• [CONSIGNA]:
Transcribe de nuevo el fragmento de la reseña de la muestra desde "Por Santiago Rial Ungaro" hasta "que saber descifrar.", ambos incluidos, y cambia "paisajes" por "lienzos".

• [TEXTO EXTRAÍDO]:
Espiritual y salvaje

Como una necesaria reivindicación de los materiales y de la mano que los anima –del latido que distingue a la persona que pinta–, la muestra de Guadalupe Fernández es un paseo por un universo privado que, como suele suceder con las mujeres, se ordena siguiendo íntimos ciclos.

 Por Santiago Rial Ungaro

Hay algo aparentemente anacrónico en un título como “Metafísica salvaje”, que le da nombre a la muestra con la que Guadalupe Fernández vuelve a exponer sus pinturas óleos en la Casa de Oficios de la Papelera Palermo. Claro que basta con observar sus paisajes para entrar en ellos y percibir, en su naturaleza fría y exuberante, cierto aire vibrante en el que los colores sugieren algo incontenible, salvajemente espiritual, naturalmente metafísico. Eso que late detrás de la naturaleza es la convicción de Guadalupe Fernández, cuya obra surge como una fuerza natural que sólo sabe de sus propios equilibrios, de ciclos estacionales, laborales y familiares que hay que saber descifrar.

Cuando uno llega tarde a una entrevista es bueno encontrarse con que la entrevistada está sentada tranquilamente, leyendo un libro sobre el simbolismo de los colores. Es probable que para esta mujer la espera sea un momento de intimidad precioso: artista plástica, maestra, esposa a su vez de otro artista excelente como es Miguel Harte, Guadalupe es madre de dos hijos, de 7 y 2 años. Es lógico entonces que haya estado bastante tiempo sin exponer. “Tuve una beba hace dos años, así que estaba bastante ocupada con ella. Pero la verdad es que toda la movida que hacen acá en la Papelera es algo que nunca me había pasado: el acompañamiento que hacen acá no lo hace una galería, por lo menos que yo conozca.” Por lo pronto ahí está la muestra, el lujoso libro de edición limitada (sólo son 100 ejemplares), los hijos creciendo sanos y fuertes y su esposo, aunque también el pesar por la muerte de Pablo Suárez, amigo íntimo de la familia. Guadalupe, de todos modos, tiene un record particular: es la primera vez, en sus tres años de vida, que la Papelera convoca a una mujer. “La verdad es que es una vergüenza –dice riéndose–, pero también es un orgullo”.

• [DATOS PROPORCIONADOS]:
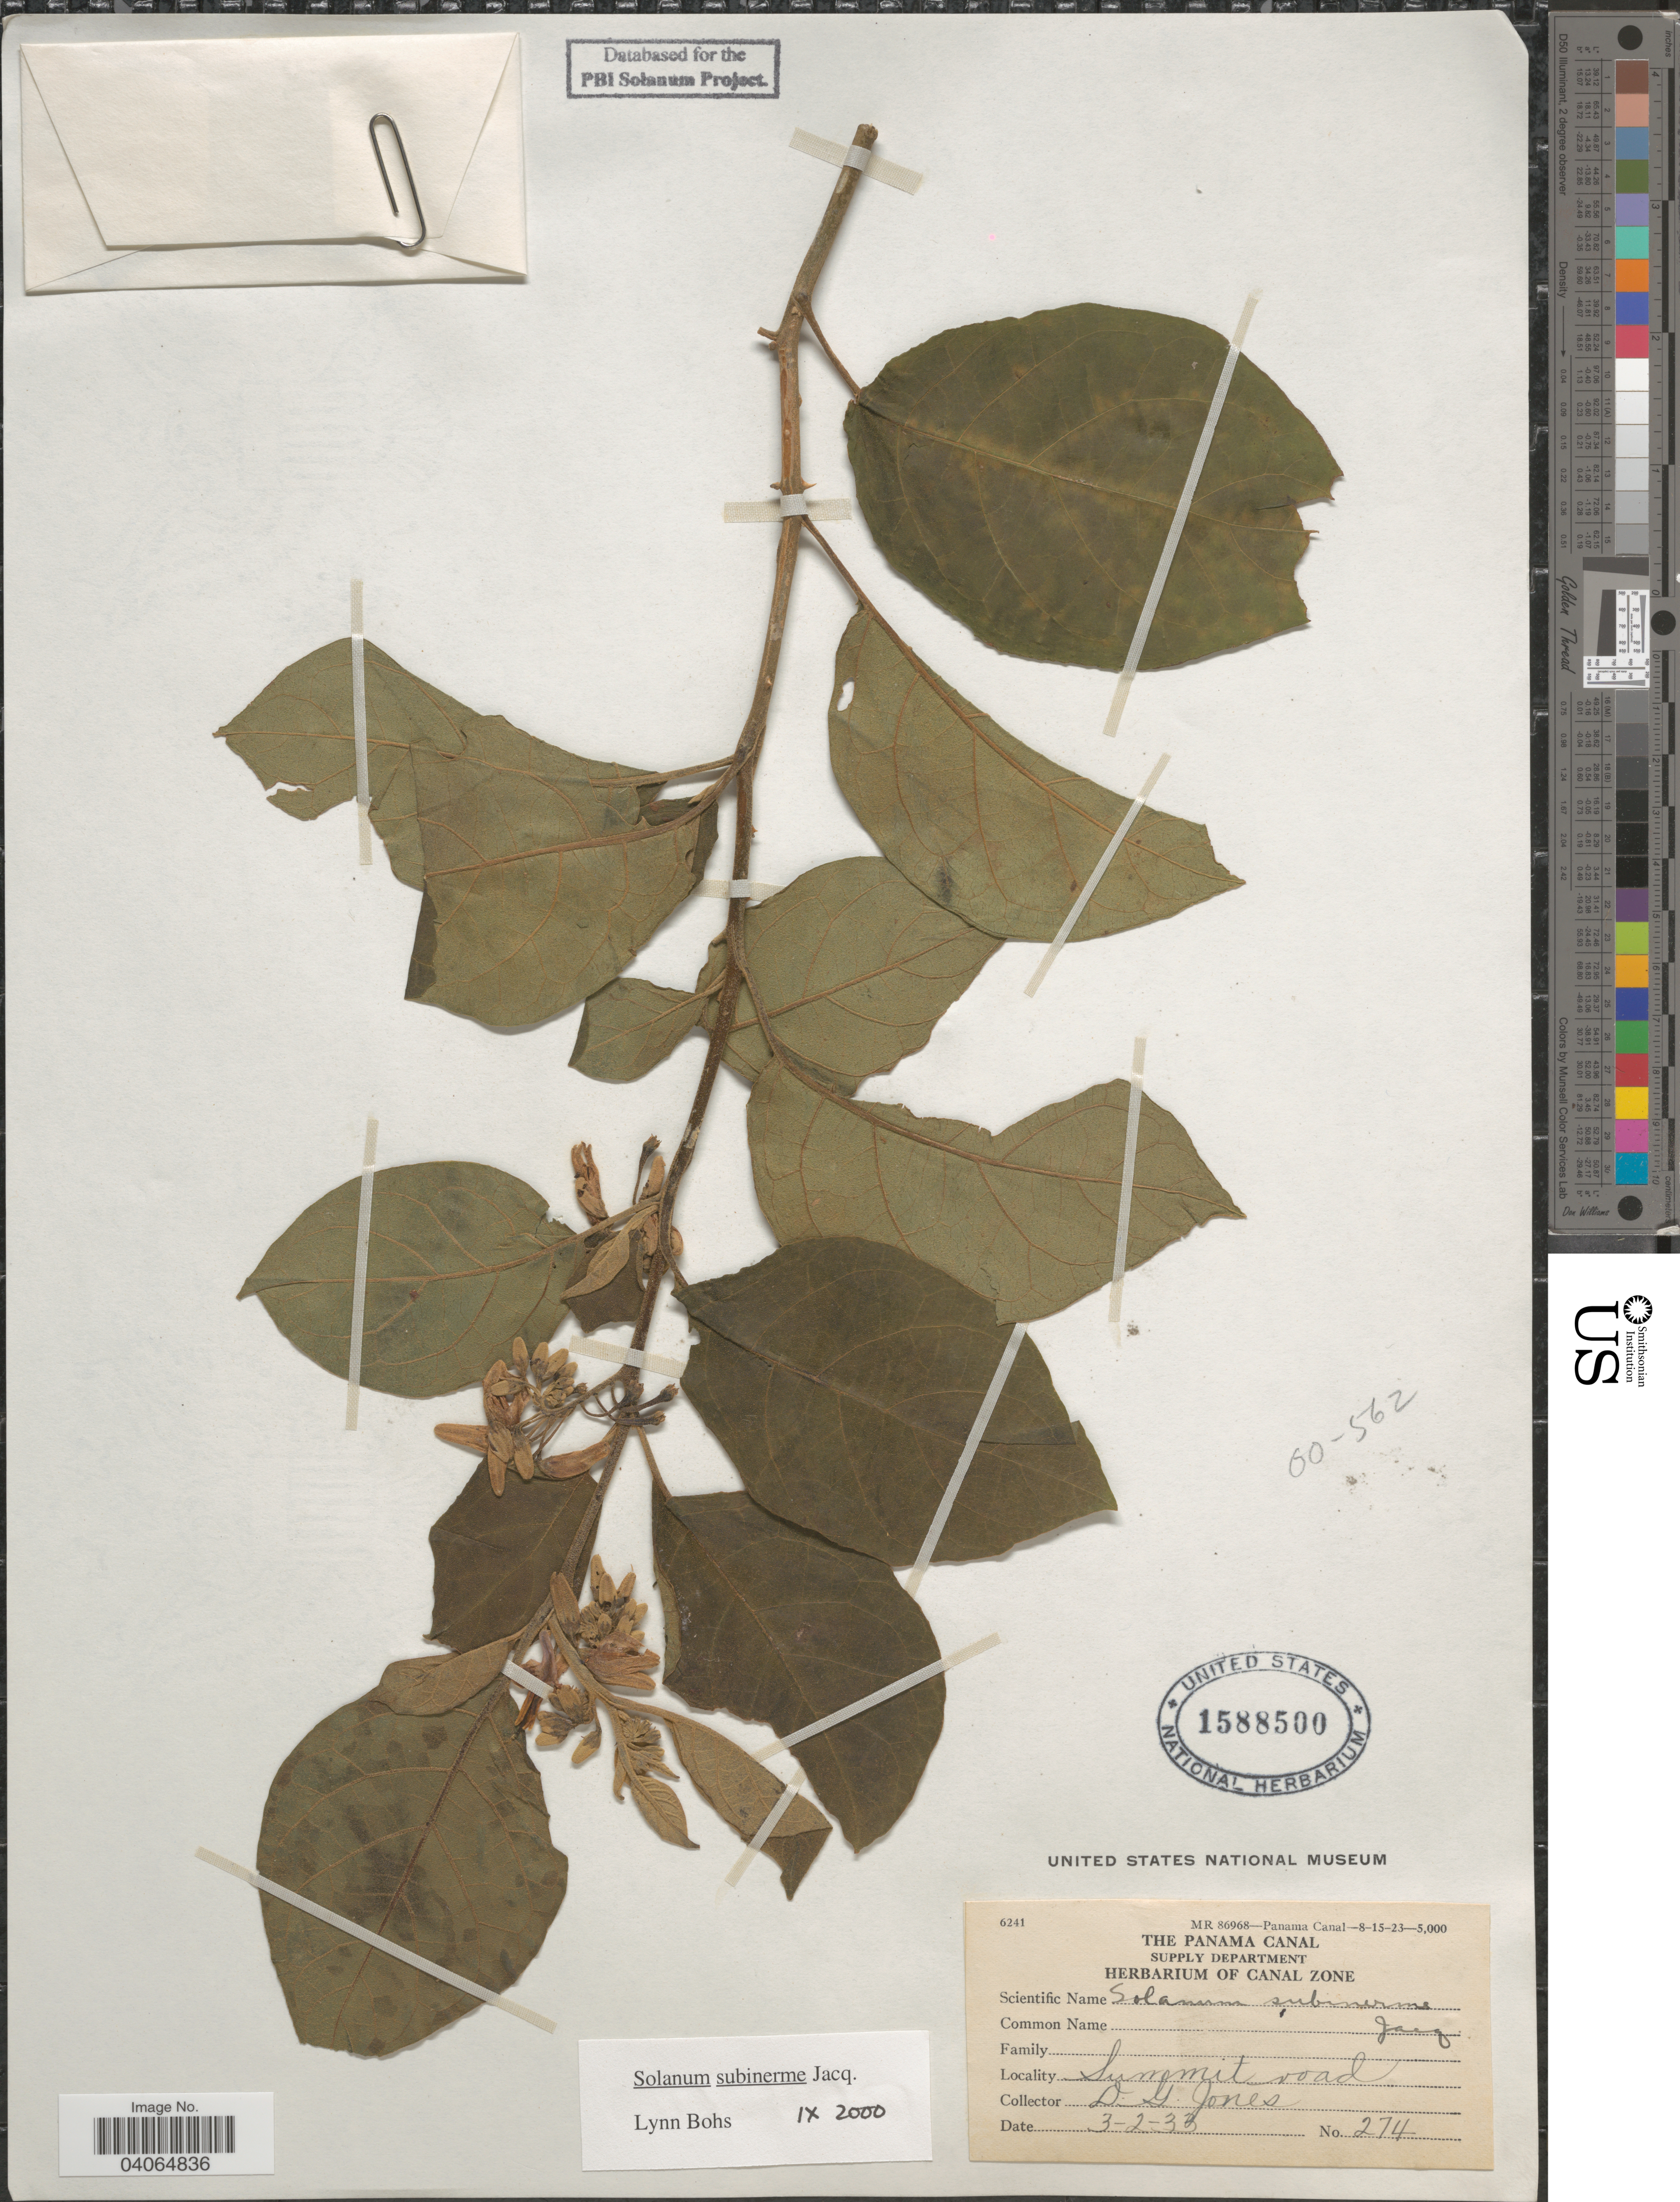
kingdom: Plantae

• [RESULTADO]:
Por Santiago Rial Ungaro

Hay algo aparentemente anacrónico en un título como “Metafísica salvaje”, que le da nombre a la muestra con la que Guadalupe Fernández vuelve a exponer sus pinturas óleos en la Casa de Oficios de la Papelera Palermo. Claro que basta con observar sus lienzos para entrar en ellos y percibir, en su naturaleza fría y exuberante, cierto aire vibrante en el que los colores sugieren algo incontenible, salvajemente espiritual, naturalmente metafísico. Eso que late detrás de la naturaleza es la convicción de Guadalupe Fernández, cuya obra surge como una fuerza natural que sólo sabe de sus propios equilibrios, de ciclos estacionales, laborales y familiares que hay que saber descifrar.